**PROBLEM REQUIREMENTS**
Reproduce the text of each record below line for line, changing nothing.

**SUPPLIED DATA**
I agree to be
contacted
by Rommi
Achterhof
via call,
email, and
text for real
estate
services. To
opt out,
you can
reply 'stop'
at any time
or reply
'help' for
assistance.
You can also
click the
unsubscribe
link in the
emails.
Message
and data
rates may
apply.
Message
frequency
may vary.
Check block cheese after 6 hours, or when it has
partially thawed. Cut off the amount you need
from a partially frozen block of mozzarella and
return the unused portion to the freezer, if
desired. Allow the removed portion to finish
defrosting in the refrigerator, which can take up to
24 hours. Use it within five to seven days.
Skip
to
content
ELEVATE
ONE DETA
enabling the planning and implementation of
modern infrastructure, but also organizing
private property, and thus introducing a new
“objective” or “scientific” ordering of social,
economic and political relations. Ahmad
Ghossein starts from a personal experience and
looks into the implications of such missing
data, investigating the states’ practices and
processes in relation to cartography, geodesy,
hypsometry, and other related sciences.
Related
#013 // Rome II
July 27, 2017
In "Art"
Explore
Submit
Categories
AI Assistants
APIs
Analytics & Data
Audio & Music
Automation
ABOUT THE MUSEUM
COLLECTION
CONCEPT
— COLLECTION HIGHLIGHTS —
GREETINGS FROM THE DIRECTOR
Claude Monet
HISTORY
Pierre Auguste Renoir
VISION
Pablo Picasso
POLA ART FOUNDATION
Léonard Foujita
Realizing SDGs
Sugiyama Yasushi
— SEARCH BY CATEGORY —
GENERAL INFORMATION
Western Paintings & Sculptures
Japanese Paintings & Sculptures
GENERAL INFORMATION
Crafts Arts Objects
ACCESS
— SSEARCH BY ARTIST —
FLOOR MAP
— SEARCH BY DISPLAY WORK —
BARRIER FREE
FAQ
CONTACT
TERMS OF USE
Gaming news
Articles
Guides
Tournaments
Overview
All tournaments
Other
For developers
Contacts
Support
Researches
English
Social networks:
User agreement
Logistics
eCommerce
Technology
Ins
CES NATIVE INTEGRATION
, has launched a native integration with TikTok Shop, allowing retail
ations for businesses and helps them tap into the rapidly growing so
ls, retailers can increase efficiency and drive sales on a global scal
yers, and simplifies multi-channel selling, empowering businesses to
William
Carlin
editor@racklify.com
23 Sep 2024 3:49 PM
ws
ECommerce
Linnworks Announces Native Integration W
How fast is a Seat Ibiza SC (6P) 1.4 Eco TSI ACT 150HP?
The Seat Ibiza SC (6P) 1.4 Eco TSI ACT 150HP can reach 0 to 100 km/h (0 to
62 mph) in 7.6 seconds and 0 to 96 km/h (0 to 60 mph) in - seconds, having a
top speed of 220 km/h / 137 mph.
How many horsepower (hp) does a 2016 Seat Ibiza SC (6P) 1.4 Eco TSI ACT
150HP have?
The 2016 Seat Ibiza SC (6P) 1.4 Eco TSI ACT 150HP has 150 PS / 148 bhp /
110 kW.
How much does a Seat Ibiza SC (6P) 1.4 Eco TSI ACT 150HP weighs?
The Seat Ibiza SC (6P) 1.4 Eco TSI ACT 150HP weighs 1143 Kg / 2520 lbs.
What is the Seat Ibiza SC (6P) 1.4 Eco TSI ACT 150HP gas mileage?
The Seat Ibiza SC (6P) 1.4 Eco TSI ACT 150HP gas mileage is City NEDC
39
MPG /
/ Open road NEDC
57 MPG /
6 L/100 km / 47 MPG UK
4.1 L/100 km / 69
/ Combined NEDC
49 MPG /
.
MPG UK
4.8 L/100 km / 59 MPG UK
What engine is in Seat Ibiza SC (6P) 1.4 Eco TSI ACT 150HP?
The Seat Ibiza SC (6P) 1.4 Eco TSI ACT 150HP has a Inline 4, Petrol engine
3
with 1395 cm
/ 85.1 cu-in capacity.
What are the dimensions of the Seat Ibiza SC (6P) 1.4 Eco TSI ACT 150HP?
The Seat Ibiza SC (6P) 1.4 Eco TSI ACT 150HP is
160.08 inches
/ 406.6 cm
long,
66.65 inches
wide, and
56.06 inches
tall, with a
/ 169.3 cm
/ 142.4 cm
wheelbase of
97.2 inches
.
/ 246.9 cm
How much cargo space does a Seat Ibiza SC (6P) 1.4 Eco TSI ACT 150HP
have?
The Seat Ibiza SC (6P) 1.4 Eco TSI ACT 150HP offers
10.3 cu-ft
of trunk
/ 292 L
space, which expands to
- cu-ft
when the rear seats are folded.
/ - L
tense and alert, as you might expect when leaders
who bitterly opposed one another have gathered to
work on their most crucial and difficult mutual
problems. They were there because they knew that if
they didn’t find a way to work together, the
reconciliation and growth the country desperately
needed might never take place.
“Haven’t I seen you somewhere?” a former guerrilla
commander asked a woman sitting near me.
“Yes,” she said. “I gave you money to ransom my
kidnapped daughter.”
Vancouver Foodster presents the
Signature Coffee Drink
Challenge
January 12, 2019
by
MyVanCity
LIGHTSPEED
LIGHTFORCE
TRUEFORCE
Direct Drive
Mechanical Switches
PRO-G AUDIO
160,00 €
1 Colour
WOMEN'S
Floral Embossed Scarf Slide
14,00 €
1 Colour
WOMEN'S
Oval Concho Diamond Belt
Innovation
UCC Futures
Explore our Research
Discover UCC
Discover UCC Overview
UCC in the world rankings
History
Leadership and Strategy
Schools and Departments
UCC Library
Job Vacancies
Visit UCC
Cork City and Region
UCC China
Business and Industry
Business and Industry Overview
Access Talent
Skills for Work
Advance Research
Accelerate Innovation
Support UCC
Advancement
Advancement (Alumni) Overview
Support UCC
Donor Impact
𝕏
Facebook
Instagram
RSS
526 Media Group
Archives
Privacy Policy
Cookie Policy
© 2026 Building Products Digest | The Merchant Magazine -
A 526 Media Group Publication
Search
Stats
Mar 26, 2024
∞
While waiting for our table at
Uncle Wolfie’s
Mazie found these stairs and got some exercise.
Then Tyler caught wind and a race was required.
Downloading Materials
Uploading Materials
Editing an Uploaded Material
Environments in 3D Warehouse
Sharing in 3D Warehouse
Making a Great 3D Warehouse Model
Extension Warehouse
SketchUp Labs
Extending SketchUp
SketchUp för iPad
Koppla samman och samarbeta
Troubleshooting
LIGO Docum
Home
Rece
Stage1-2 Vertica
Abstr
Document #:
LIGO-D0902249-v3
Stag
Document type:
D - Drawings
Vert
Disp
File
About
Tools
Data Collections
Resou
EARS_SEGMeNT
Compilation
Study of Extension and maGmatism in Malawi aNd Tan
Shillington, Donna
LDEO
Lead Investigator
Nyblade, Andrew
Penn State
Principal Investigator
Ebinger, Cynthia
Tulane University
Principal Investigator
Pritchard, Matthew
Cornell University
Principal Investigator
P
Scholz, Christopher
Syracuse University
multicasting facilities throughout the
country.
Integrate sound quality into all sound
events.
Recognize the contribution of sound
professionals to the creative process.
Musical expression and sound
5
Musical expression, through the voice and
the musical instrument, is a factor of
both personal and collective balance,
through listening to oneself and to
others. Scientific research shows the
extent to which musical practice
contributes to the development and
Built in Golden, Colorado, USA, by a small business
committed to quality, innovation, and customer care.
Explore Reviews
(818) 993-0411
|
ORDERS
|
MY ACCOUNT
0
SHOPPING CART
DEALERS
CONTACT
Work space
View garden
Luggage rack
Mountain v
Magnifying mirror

**SOLUTION FOR THIS TASK**
I agree to be
contacted
by Rommi
Achterhof
via call,
email, and
text for real
estate
services. To
opt out,
you can
reply 'stop'
at any time
or reply
'help' for
assistance.
You can also
click the
unsubscribe
link in the
emails.
Message
and data
rates may
apply.
Message
frequency
may vary.
Check block cheese after 6 hours, or when it has
partially thawed. Cut off the amount you need
from a partially frozen block of mozzarella and
return the unused portion to the freezer, if
desired. Allow the removed portion to finish
defrosting in the refrigerator, which can take up to
24 hours. Use it within five to seven days.
Skip
to
content
ELEVATE
ONE DETA
enabling the planning and implementation of
modern infrastructure, but also organizing
private property, and thus introducing a new
“objective” or “scientific” ordering of social,
economic and political relations. Ahmad
Ghossein starts from a personal experience and
looks into the implications of such missing
data, investigating the states’ practices and
processes in relation to cartography, geodesy,
hypsometry, and other related sciences.
Related
#013 // Rome II
July 27, 2017
In "Art"
Explore
Submit
Categories
AI Assistants
APIs
Analytics & Data
Audio & Music
Automation
ABOUT THE MUSEUM
COLLECTION
CONCEPT
— COLLECTION HIGHLIGHTS —
GREETINGS FROM THE DIRECTOR
Claude Monet
HISTORY
Pierre Auguste Renoir
VISION
Pablo Picasso
POLA ART FOUNDATION
Léonard Foujita
Realizing SDGs
Sugiyama Yasushi
— SEARCH BY CATEGORY —
GENERAL INFORMATION
Western Paintings & Sculptures
Japanese Paintings & Sculptures
GENERAL INFORMATION
Crafts Arts Objects
ACCESS
— SSEARCH BY ARTIST —
FLOOR MAP
— SEARCH BY DISPLAY WORK —
BARRIER FREE
FAQ
CONTACT
TERMS OF USE
Gaming news
Articles
Guides
Tournaments
Overview
All tournaments
Other
For developers
Contacts
Support
Researches
English
Social networks:
User agreement
Logistics
eCommerce
Technology
Ins
CES NATIVE INTEGRATION
, has launched a native integration with TikTok Shop, allowing retail
ations for businesses and helps them tap into the rapidly growing so
ls, retailers can increase efficiency and drive sales on a global scal
yers, and simplifies multi-channel selling, empowering businesses to
William
Carlin
editor@racklify.com
23 Sep 2024 3:49 PM
ws
ECommerce
Linnworks Announces Native Integration W
How fast is a Seat Ibiza SC (6P) 1.4 Eco TSI ACT 150HP?
The Seat Ibiza SC (6P) 1.4 Eco TSI ACT 150HP can reach 0 to 100 km/h (0 to
62 mph) in 7.6 seconds and 0 to 96 km/h (0 to 60 mph) in - seconds, having a
top speed of 220 km/h / 137 mph.
How many horsepower (hp) does a 2016 Seat Ibiza SC (6P) 1.4 Eco TSI ACT
150HP have?
The 2016 Seat Ibiza SC (6P) 1.4 Eco TSI ACT 150HP has 150 PS / 148 bhp /
110 kW.
How much does a Seat Ibiza SC (6P) 1.4 Eco TSI ACT 150HP weighs?
The Seat Ibiza SC (6P) 1.4 Eco TSI ACT 150HP weighs 1143 Kg / 2520 lbs.
What is the Seat Ibiza SC (6P) 1.4 Eco TSI ACT 150HP gas mileage?
The Seat Ibiza SC (6P) 1.4 Eco TSI ACT 150HP gas mileage is City NEDC
39
MPG /
/ Open road NEDC
57 MPG /
6 L/100 km / 47 MPG UK
4.1 L/100 km / 69
/ Combined NEDC
49 MPG /
.
MPG UK
4.8 L/100 km / 59 MPG UK
What engine is in Seat Ibiza SC (6P) 1.4 Eco TSI ACT 150HP?
The Seat Ibiza SC (6P) 1.4 Eco TSI ACT 150HP has a Inline 4, Petrol engine
3
with 1395 cm
/ 85.1 cu-in capacity.
What are the dimensions of the Seat Ibiza SC (6P) 1.4 Eco TSI ACT 150HP?
The Seat Ibiza SC (6P) 1.4 Eco TSI ACT 150HP is
160.08 inches
/ 406.6 cm
long,
66.65 inches
wide, and
56.06 inches
tall, with a
/ 169.3 cm
/ 142.4 cm
wheelbase of
97.2 inches
.
/ 246.9 cm
How much cargo space does a Seat Ibiza SC (6P) 1.4 Eco TSI ACT 150HP
have?
The Seat Ibiza SC (6P) 1.4 Eco TSI ACT 150HP offers
10.3 cu-ft
of trunk
/ 292 L
space, which expands to
- cu-ft
when the rear seats are folded.
/ - L
tense and alert, as you might expect when leaders
who bitterly opposed one another have gathered to
work on their most crucial and difficult mutual
problems. They were there because they knew that if
they didn’t find a way to work together, the
reconciliation and growth the country desperately
needed might never take place.
“Haven’t I seen you somewhere?” a former guerrilla
commander asked a woman sitting near me.
“Yes,” she said. “I gave you money to ransom my
kidnapped daughter.”
Vancouver Foodster presents the
Signature Coffee Drink
Challenge
January 12, 2019
by
MyVanCity
LIGHTSPEED
LIGHTFORCE
TRUEFORCE
Direct Drive
Mechanical Switches
PRO-G AUDIO
160,00 €
1 Colour
WOMEN'S
Floral Embossed Scarf Slide
14,00 €
1 Colour
WOMEN'S
Oval Concho Diamond Belt
Innovation
UCC Futures
Explore our Research
Discover UCC
Discover UCC Overview
UCC in the world rankings
History
Leadership and Strategy
Schools and Departments
UCC Library
Job Vacancies
Visit UCC
Cork City and Region
UCC China
Business and Industry
Business and Industry Overview
Access Talent
Skills for Work
Advance Research
Accelerate Innovation
Support UCC
Advancement
Advancement (Alumni) Overview
Support UCC
Donor Impact
𝕏
Facebook
Instagram
RSS
526 Media Group
Archives
Privacy Policy
Cookie Policy
© 2026 Building Products Digest | The Merchant Magazine -
A 526 Media Group Publication
Search
Stats
Mar 26, 2024
∞
While waiting for our table at
Uncle Wolfie’s
Mazie found these stairs and got some exercise.
Then Tyler caught wind and a race was required.
Downloading Materials
Uploading Materials
Editing an Uploaded Material
Environments in 3D Warehouse
Sharing in 3D Warehouse
Making a Great 3D Warehouse Model
Extension Warehouse
SketchUp Labs
Extending SketchUp
SketchUp för iPad
Koppla samman och samarbeta
Troubleshooting
LIGO Docum
Home
Rece
Stage1-2 Vertica
Abstr
Document #:
LIGO-D0902249-v3
Stag
Document type:
D - Drawings
Vert
Disp
File
About
Tools
Data Collections
Resou
EARS_SEGMeNT
Compilation
Study of Extension and maGmatism in Malawi aNd Tan
Shillington, Donna
LDEO
Lead Investigator
Nyblade, Andrew
Penn State
Principal Investigator
Ebinger, Cynthia
Tulane University
Principal Investigator
Pritchard, Matthew
Cornell University
Principal Investigator
P
Scholz, Christopher
Syracuse University
multicasting facilities throughout the
country.
Integrate sound quality into all sound
events.
Recognize the contribution of sound
professionals to the creative process.
Musical expression and sound
5
Musical expression, through the voice and
the musical instrument, is a factor of
both personal and collective balance,
through listening to oneself and to
others. Scientific research shows the
extent to which musical practice
contributes to the development and
Built in Golden, Colorado, USA, by a small business
committed to quality, innovation, and customer care.
Explore Reviews
(818) 993-0411
|
ORDERS
|
MY ACCOUNT
0
SHOPPING CART
DEALERS
CONTACT
Work space
View garden
Luggage rack
Mountain v
Magnifying mirror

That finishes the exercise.